Cancer-Myth: Evaluating Large Language Models on Patient Questions with False Presuppositions
Wang Bill Zhu, Tianqi Chen, Xinyan Velocity Yu, Ching Ying Lin, Jade Law, Mazen Jizzini, Jorge J. Nieva, Ruishan Liu, Robin Jia
TL;DR
This work tackles the safety and reliability gap in medical AI by evaluating how LLMs handle cancer-related patient questions that embed false presuppositions. It introduces Cancer-Myth, an expert-verified adversarial dataset of 585 questions (plus a no-false-presupposition set), and a generation/evaluation pipeline that couples LLM-based question generation with physician verification. The study shows that even frontier models struggle to correct presuppositions (no model exceeds 43% correction), and that prompting alone (e.g., GEPA) can improve presupposition detection at the cost of performance on other medical benchmarks. A key contribution is the finding that multi-agent collaboration offers limited benefits for mitigating presuppositions, underscoring the need for robust safeguards and improved training for patient-centered, misinformation-resistant medical AI systems. Overall, Cancer-Myth provides a rigorous benchmark and a critical lens on the safety implications of real-world, patient-driven LLM usage in oncology.
Abstract
Cancer patients are increasingly turning to large language models (LLMs) for medical information, making it critical to assess how well these models handle complex, personalized questions.
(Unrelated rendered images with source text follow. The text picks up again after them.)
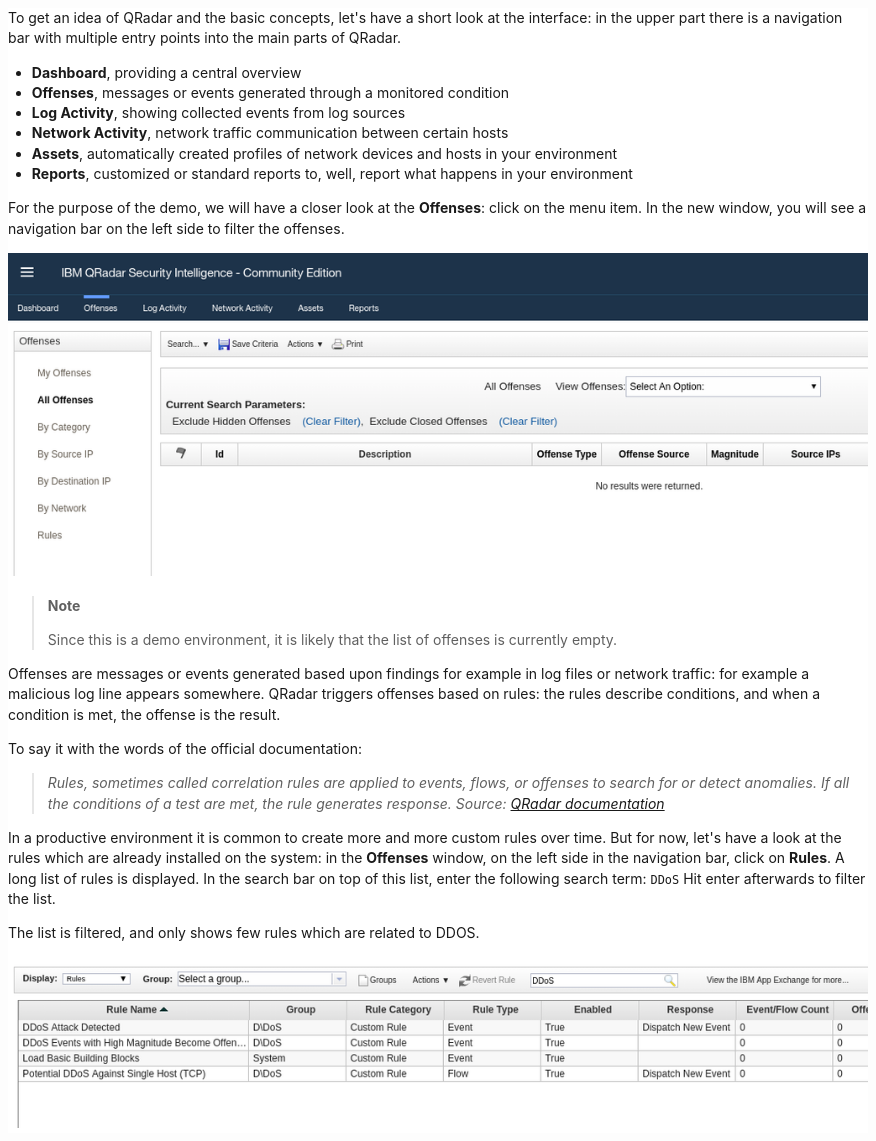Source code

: To get an idea of QRadar and the basic concepts, let's have a short look at the interface: in the upper part there is a navigation bar with multiple entry points into the main parts of QRadar.

- **Dashboard**, providing a central overview
- **Offenses**, messages or events generated through a monitored condition
- **Log Activity**, showing collected events from log sources
- **Network Activity**, network traffic communication between certain hosts
- **Assets**, automatically created profiles of network devices and hosts in your environment
- **Reports**, customized or standard reports to, well, report what happens in your environment

For the purpose of the demo, we will have a closer look at the **Offenses**: click on the menu item. In the new window, you will see a navigation bar on the left side to filter the offenses.

![QRadar offense window](images/qradar-offense-window.png)

> **Note**
>
> Since this is a demo environment, it is likely that the list of offenses is currently empty.

Offenses are messages or events generated based upon findings for example in log files or network traffic: for example a malicious log line appears somewhere. QRadar triggers offenses based on rules: the rules describe conditions, and when a condition is met, the offense is the result.

To say it with the words of the official documentation:

> *Rules, sometimes called correlation rules are applied to events, flows, or offenses to search for or detect anomalies. If all the conditions of a test are met, the rule generates response.*
> *Source: [QRadar documentation](https://www.ibm.com/support/knowledgecenter/en/SS42VS_7.3.2/com.ibm.qradar.doc/c_qradar_rul_mgt.html)*

In a productive environment it is common to create more and more custom rules over time. But for now, let's have a look at the rules which are already installed on the system: in the **Offenses** window, on the left side in the navigation bar, click on **Rules**. A long list of rules is displayed. In the search bar on top of this list, enter the following search term: `DDoS` Hit enter afterwards to filter the list.

The list is filtered, and only shows few rules which are related to DDOS.

![QRadar, filtered rules list](images/qradar-offenses-rules.png)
However, current medical benchmarks focus on medical exams or consumer-searched questions and do not evaluate LLMs on real patient questions with patient details. In this paper, we first have three hematology-oncology physicians evaluate cancer-related questions drawn from real patients. While LLM responses are generally accurate, the models frequently fail to recognize or address false presuppositions in the questions, posing risks to safe medical decision-making. To study this limitation systematically, we introduce Cancer-Myth, an expert-verified adversarial dataset of 585 cancer-related questions with false presuppositions. On this benchmark, no frontier LLM -- including GPT-5, Gemini-2.5-Pro, and Claude-4-Sonnet -- corrects these false presuppositions more than $43\%$ of the time. To study mitigation strategies, we further construct a 150-question Cancer-Myth-NFP set, in which physicians confirm the absence of false presuppositions. We find typical mitigation strategies, such as adding precautionary prompts with GEPA optimization, can raise accuracy on Cancer-Myth to $80\%$, but at the cost of misidentifying presuppositions in $41\%$ of Cancer-Myth-NFP questions and causing a $10\%$ relative performance drop on other medical benchmarks. These findings highlight a critical gap in the reliability of LLMs, show that prompting alone is not a reliable remedy for false presuppositions, and underscore the need for more robust safeguards in medical AI systems.